• Problem statement: Could you write out the tarantula hawk post word for word, between "There are many" and "insect, apparently excruciating.", inclusive?

• Source passage:
_____
I've uploaded this 9-second video twice so you can get an idea of how impressive this massive swarm was. However, I'm having trouble playing it back ... but that could just be me because of our slow connect time. Maybe it's fine?? I'm posting a still photo below, in the event that others have problems with the video as well -- although I must say, the video is a lot more impressive!

Tuesday, October 12, 2010

A New Meaning to Creepy Crawly

Just below Bruce's little finger is one of the largest wasps to be found: a tarantula hawk (Genus: Pepsis). This is an amazing creature that stings, captures and drags tarantula spiders off to its "lair," aka specially prepared nest.

What happens next, you won't believe. The wasp lays its egg on the spider. The hatched larva feeds on the living spider -- saving the spider's vital organs for last in order to keep it alive longer -- before emerging from the nest as an adult. Tarantulas are not small spiders -- they are about the size of the palm of your hand. Check out the wasp above -- it's fully a couple inches long!

There are many species of tarantula hawk throughout the USA and into South America. We've encountered them frequently in and around Chan Chich Lodge/Gallon Jug Estate. It's only recently that I learned that its sting is rated as one of the most painful of any insect, apparently excruciating.

Not to worry. Fortunately, the tarantula hawk shows little interest in humans and we've never heard of any one being stung by one of these amazing, if somewhat creepy, creatures.
_____
[Stored lines]
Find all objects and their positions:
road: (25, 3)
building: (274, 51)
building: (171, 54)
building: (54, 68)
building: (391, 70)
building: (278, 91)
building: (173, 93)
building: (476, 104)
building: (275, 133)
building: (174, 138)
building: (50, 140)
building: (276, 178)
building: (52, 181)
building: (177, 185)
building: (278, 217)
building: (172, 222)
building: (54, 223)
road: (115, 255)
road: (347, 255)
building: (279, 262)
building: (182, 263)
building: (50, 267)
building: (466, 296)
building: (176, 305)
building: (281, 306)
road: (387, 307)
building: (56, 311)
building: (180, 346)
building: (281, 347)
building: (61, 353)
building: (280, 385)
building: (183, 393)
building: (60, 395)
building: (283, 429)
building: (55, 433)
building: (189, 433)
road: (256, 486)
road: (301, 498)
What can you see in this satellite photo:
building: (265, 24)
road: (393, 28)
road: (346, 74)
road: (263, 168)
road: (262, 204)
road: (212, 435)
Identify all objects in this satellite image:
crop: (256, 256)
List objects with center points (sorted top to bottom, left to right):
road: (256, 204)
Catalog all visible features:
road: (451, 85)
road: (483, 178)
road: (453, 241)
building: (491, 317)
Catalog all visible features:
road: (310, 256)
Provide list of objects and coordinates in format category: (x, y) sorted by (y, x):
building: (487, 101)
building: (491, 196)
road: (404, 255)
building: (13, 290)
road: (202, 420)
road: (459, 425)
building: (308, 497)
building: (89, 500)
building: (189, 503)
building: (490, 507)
_____
• Task response:
There are many species of tarantula hawk throughout the USA and into South America. We've encountered them frequently in and around Chan Chich Lodge/Gallon Jug Estate. It's only recently that I learned that its sting is rated as one of the most painful of any insect, apparently excruciating.